Microsoft Flight Simulator is a very popular PC game and its appeal is based largely on its realism. It gives a nation full of adults who thought as children that it would be really cool to fly an airplane the opportunity to sit before a fake instrument panel in an imaginary cockpit and say things like "Tower, are we cleared for takeoff?" Juvenile thrills abound. If we suddenly thrust an avid Flight Sim player into control of an airliner in mid-flight, he might have some useful information. He could probably identify certain instruments or grab the right lever to lower the flaps, but said flight is ultimately going to end in disaster. Despite its significant realism, no amount of playing the game makes one an airline pilot.
Last week's post about VBAC raises a very interesting question that the advent of the internet hath wrought.
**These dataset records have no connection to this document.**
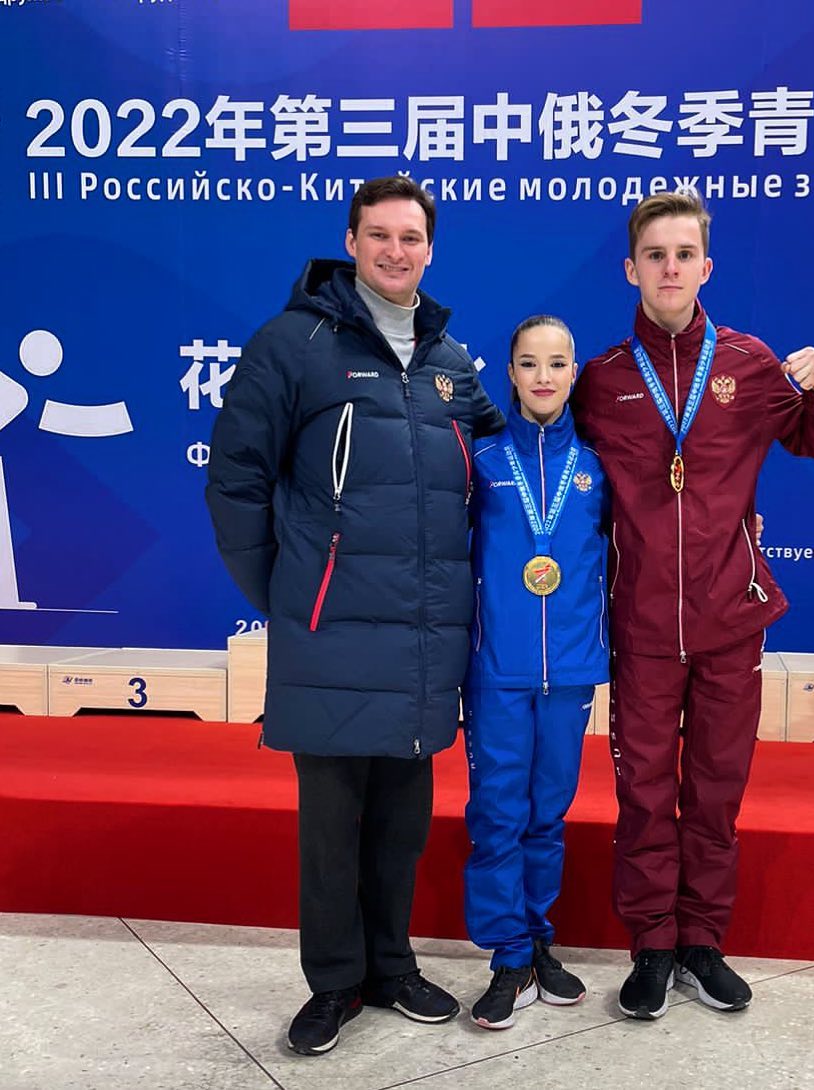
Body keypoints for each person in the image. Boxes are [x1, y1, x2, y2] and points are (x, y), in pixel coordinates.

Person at [205, 176, 505, 1055]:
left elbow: (513, 460)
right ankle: (335, 982)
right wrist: (287, 592)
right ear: (351, 241)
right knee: (332, 829)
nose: (395, 251)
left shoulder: (451, 363)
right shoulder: (293, 344)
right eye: (379, 235)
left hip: (424, 639)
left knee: (401, 824)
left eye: (411, 237)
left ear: (431, 250)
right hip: (329, 633)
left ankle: (391, 966)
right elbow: (235, 478)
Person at [571, 191, 814, 1020]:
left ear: (706, 267)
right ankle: (652, 945)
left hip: (731, 617)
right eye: (655, 255)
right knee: (645, 795)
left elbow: (813, 437)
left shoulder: (749, 363)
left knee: (717, 790)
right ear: (631, 269)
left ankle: (702, 941)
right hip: (642, 624)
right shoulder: (602, 380)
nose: (670, 268)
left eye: (684, 254)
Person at [461, 315, 610, 1029]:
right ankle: (507, 955)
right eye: (529, 363)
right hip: (497, 669)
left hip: (571, 669)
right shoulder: (483, 461)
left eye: (556, 363)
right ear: (510, 373)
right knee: (498, 815)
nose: (543, 377)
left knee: (548, 814)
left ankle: (538, 940)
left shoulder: (599, 466)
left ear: (574, 373)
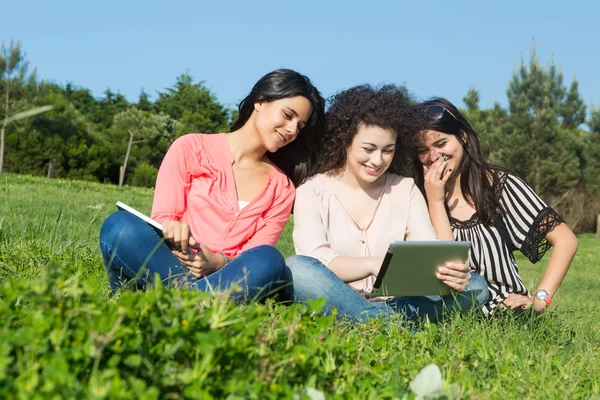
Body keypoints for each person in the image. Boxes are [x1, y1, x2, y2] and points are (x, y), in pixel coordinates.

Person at [99, 69, 325, 302]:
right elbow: (164, 216)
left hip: (227, 278)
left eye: (300, 126)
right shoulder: (190, 147)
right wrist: (174, 228)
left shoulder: (282, 188)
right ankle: (197, 304)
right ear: (261, 101)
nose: (292, 130)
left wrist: (218, 261)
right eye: (288, 115)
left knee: (270, 259)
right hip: (169, 264)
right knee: (119, 226)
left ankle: (179, 303)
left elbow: (254, 256)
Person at [286, 85, 489, 323]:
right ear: (345, 142)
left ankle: (370, 322)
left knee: (476, 285)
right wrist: (373, 264)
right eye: (368, 149)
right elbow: (317, 259)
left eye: (388, 151)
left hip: (401, 300)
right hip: (337, 294)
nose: (377, 160)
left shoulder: (405, 189)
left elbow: (426, 253)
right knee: (296, 270)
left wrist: (451, 273)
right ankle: (393, 324)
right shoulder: (312, 190)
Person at [412, 98, 578, 316]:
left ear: (462, 137)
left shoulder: (500, 185)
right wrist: (435, 201)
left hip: (506, 313)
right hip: (451, 312)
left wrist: (539, 299)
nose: (433, 157)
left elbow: (566, 240)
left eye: (441, 144)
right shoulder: (415, 198)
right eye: (423, 150)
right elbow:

Like the gamer who thinks that his simulated experience makes him a real airline pilot, the overwhelming amount of information made available on the internet can easily lead people to overestimate their own capacity for decision-making. Having the world of information at our fingertips is both empowering and deceptive. For every individual who makes better decisions by educating herself there is another who does what Americans do best: consume a small amount of superficial, decontextualized information which he believes makes him an infallible expert.
In recent years medical professionals have noted a disturbing new trend which is illustrated in this recent Canadian study of 300 doctors:
(Some) doctors said many patients are quick to self-diagnose using the Internet, and are often resistant to the physician's diagnosis and course of treatment.
Apparently this phenomenon, the "WebMD effect" if you will, is quite familiar to doctors and nurses these days. I can only imagine how many suburban hypochondriacs walk into the office/ER and offer the name of a condition rather than a list of symptoms. Microsoft released an internal study showing that not only is such self-diagnosis common but it often leads to unduly dire conclusions (headache = basal skull fracture). While some people who played doctor offer cautionary tales of self-diagnosis turned disastrous, my impression is that WebMD continues to serve as the Build-a-Bear Workshop of American healthcare – a one stop U-Diagnose-It site for hypochondriacs, the uninsured, and the "What makes the damn doctors and their fancy book-learnin' think they're smarter than me?" crowd. And WebMD seems like Johns Hopkins compared to what the rest of the internet offers the unwell. My personal favorite: "How to Self-Diagnose Appendicidis" which includes helpful tips like "You feel a pain in your gut."
Americans generally do a terrible job of locating happy mediums. There is a wide, unpopulated gulf between empowerment through knowledge and a dangerously false sense of security and expertise. Tools and information intended to allow Americans to make better, more well-informed decisions quickly jumped the shark and turned into blog posts with gems like "I just went to WebMD for a self diagnosis of a fluttering I feel in my chest at times." Rather than thinking, "I should probably ask a medical professional about my irregular fucking heartbeat" the classic American combination of laziness and arrogance sends people running to the nearest we browser to quite literally cure what ails them.
More information is always better, but it must be kept in context. Having all of the pieces does not mean that one knows how to assemble them. The internet can tell us a lot but it can't make us doctors, lawyers, stockbrokers, Generals, chefs, historians, scientists, and auto mechanics. Bringing the argument back to last week's post, spending time on pregnancy message boards and perusing MyNaturalHomeBirth.com (or something equally amateurish) does not give the reader the ability to pass a qualified medical judgment on anything. Sure, "experts" and professionals are wrong sometimes. However, something tells me that a doctor is right a little bit more frequently than some knucklehead typing "Is VBAC safe?" into a search engine.